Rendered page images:
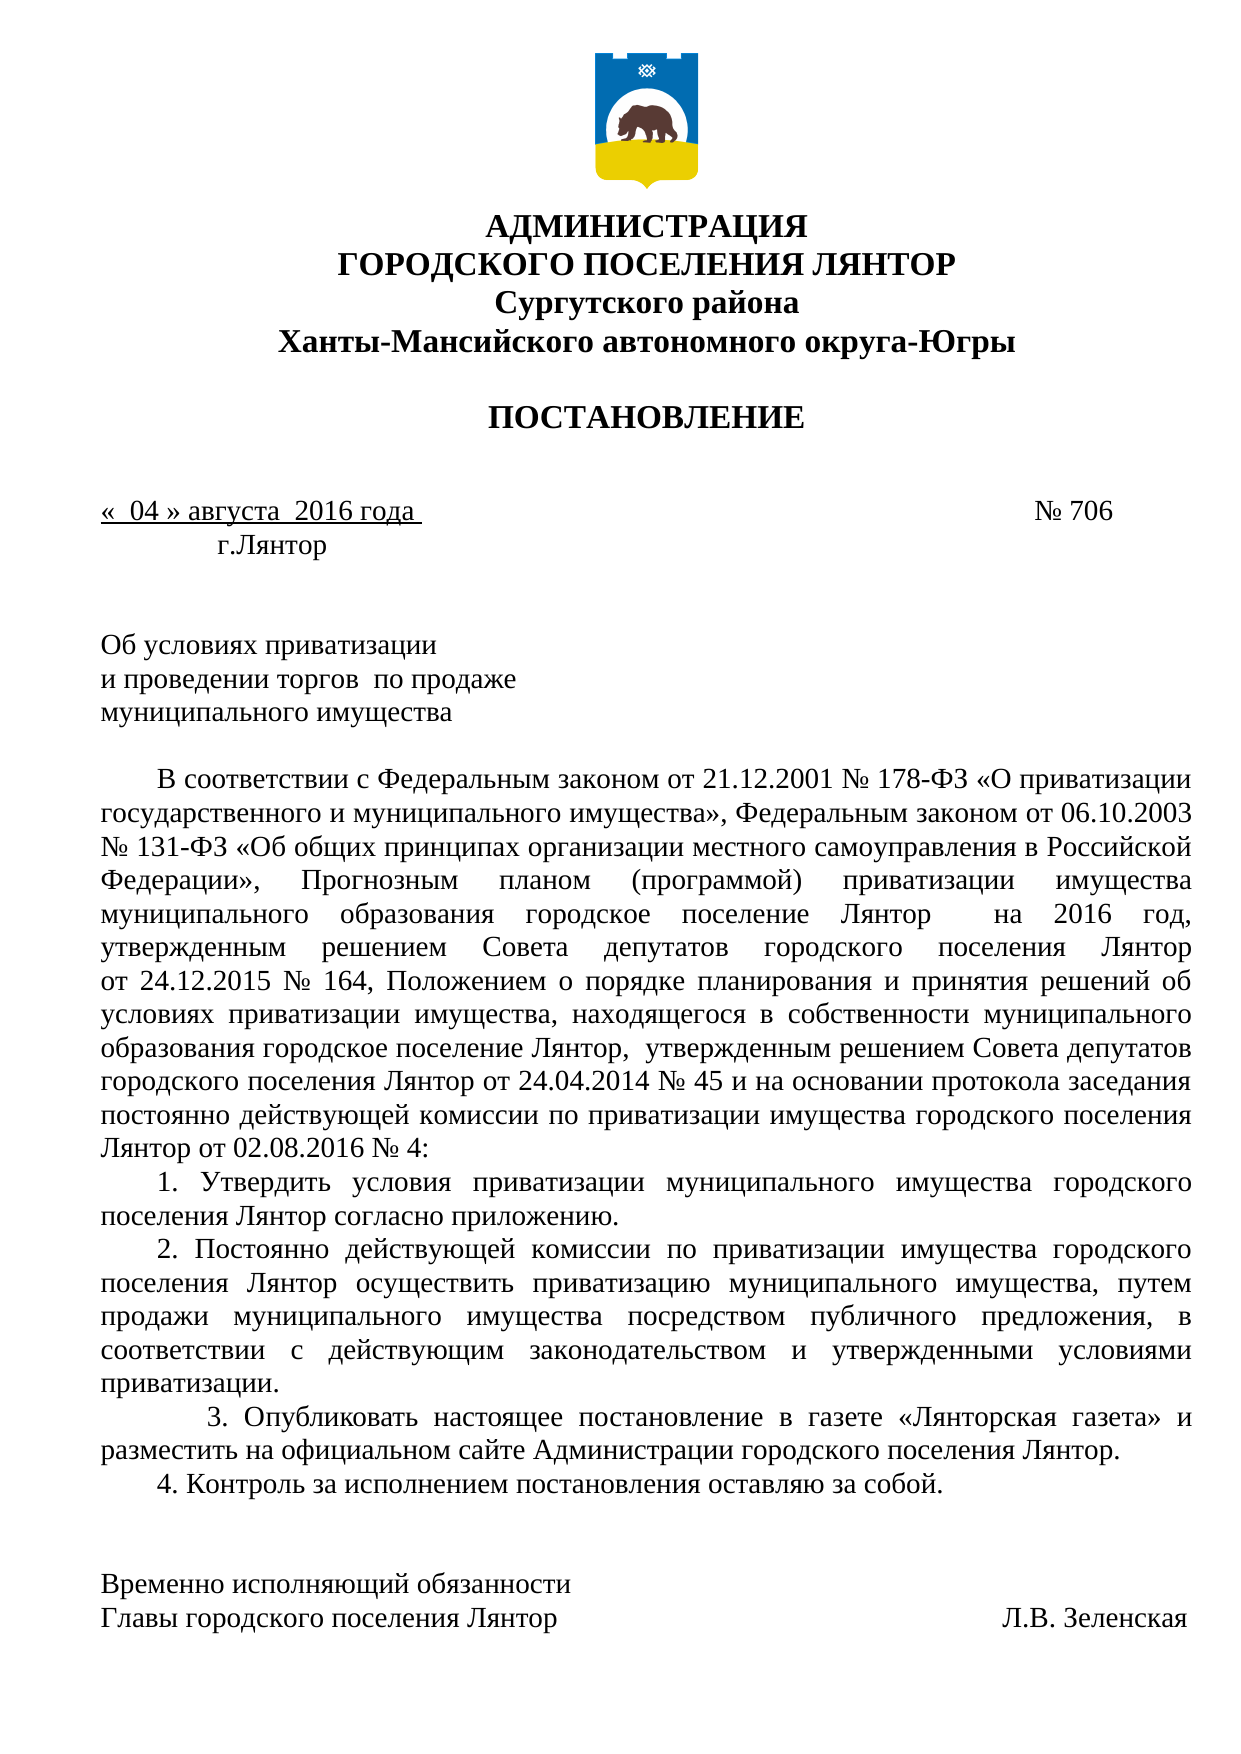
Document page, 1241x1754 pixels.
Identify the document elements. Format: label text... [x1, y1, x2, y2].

text Ханты-Мансийского автономного округа-Югры [100, 321, 1193, 359]
text муниципального имущества [100, 694, 1193, 728]
text г.Лянтор [100, 527, 1193, 560]
text « 04 » августа 2016 года № 706 [100, 493, 1193, 527]
text 2. Постоянно действующей комиссии по приватизации имущества городского поселения Лянтор осуществить приватизацию муниципального имущества, путем продажи муниципального имущества посредством публичного предложения, в соответствии с действующим законодательством и утвержденными условиями приватизации. [100, 1231, 1193, 1399]
text АДМИНИСТРАЦИЯ [100, 206, 1193, 244]
text ГОРОДСКОГО ПОСЕЛЕНИЯ ЛЯНТОР [100, 244, 1193, 282]
text ПОСТАНОВЛЕНИЕ [100, 397, 1193, 436]
text 4. Контроль за исполнением постановления оставляю за собой. [100, 1466, 1193, 1499]
text В соответствии с Федеральным законом от 21.12.2001 № 178-ФЗ «О приватизации государственного и муниципального имущества», Федеральным законом от 06.10.2003 № 131-ФЗ «Об общих принципах организации местного самоуправления в Российской Федерации», Прогнозным планом (программой) приватизации имущества муниципального образования городское поселение Лянтор на 2016 год, утвержденным решением Совета депутатов городского поселения Лянтор от 24.12.2015 № 164, Положением о порядке планирования и принятия решений об условиях приватизации имущества, находящегося в собственности муниципального образования городское поселение Лянтор, утвержденным решением Совета депутатов городского поселения Лянтор от 24.04.2014 № 45 и на основании протокола заседания постоянно действующей комиссии по приватизации имущества городского поселения Лянтор от 02.08.2016 № 4: [100, 762, 1193, 1164]
text Об условиях приватизации [100, 627, 1193, 661]
text Главы городского поселения Лянтор Л.В. Зеленская [100, 1600, 1193, 1634]
text 1. Утвердить условия приватизации муниципального имущества городского поселения Лянтор согласно приложению. [100, 1164, 1193, 1231]
text Временно исполняющий обязанности [100, 1567, 1193, 1600]
text Сургутского района [100, 282, 1193, 321]
text и проведении торгов по продаже [100, 661, 1193, 694]
text 3. Опубликовать настоящее постановление в газете «Лянторская газета» и разместить на официальном сайте Администрации городского поселения Лянтор. [100, 1399, 1193, 1466]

[PROBLEM]: The entries should be reproduced word for word, pictures omitted.

[EXPECTED ANSWER]:
Document page, 1241x1754 pixels.
Identify the document elements. Format: label text... [x1, y1, x2, y2].

text Ханты-Мансийского автономного округа-Югры [100, 321, 1193, 359]
text муниципального имущества [100, 694, 1193, 728]
text г.Лянтор [100, 527, 1193, 560]
text « 04 » августа 2016 года № 706 [100, 493, 1193, 527]
text 2. Постоянно действующей комиссии по приватизации имущества городского поселения Лянтор осуществить приватизацию муниципального имущества, путем продажи муниципального имущества посредством публичного предложения, в соответствии с действующим законодательством и утвержденными условиями приватизации. [100, 1231, 1193, 1399]
text АДМИНИСТРАЦИЯ [100, 206, 1193, 244]
text ГОРОДСКОГО ПОСЕЛЕНИЯ ЛЯНТОР [100, 244, 1193, 282]
text ПОСТАНОВЛЕНИЕ [100, 397, 1193, 436]
text 4. Контроль за исполнением постановления оставляю за собой. [100, 1466, 1193, 1499]
text В соответствии с Федеральным законом от 21.12.2001 № 178-ФЗ «О приватизации государственного и муниципального имущества», Федеральным законом от 06.10.2003 № 131-ФЗ «Об общих принципах организации местного самоуправления в Российской Федерации», Прогнозным планом (программой) приватизации имущества муниципального образования городское поселение Лянтор на 2016 год, утвержденным решением Совета депутатов городского поселения Лянтор от 24.12.2015 № 164, Положением о порядке планирования и принятия решений об условиях приватизации имущества, находящегося в собственности муниципального образования городское поселение Лянтор, утвержденным решением Совета депутатов городского поселения Лянтор от 24.04.2014 № 45 и на основании протокола заседания постоянно действующей комиссии по приватизации имущества городского поселения Лянтор от 02.08.2016 № 4: [100, 762, 1193, 1164]
text Об условиях приватизации [100, 627, 1193, 661]
text Главы городского поселения Лянтор Л.В. Зеленская [100, 1600, 1193, 1634]
text 1. Утвердить условия приватизации муниципального имущества городского поселения Лянтор согласно приложению. [100, 1164, 1193, 1231]
text Временно исполняющий обязанности [100, 1567, 1193, 1600]
text Сургутского района [100, 282, 1193, 321]
text и проведении торгов по продаже [100, 661, 1193, 694]
text 3. Опубликовать настоящее постановление в газете «Лянторская газета» и разместить на официальном сайте Администрации городского поселения Лянтор. [100, 1399, 1193, 1466]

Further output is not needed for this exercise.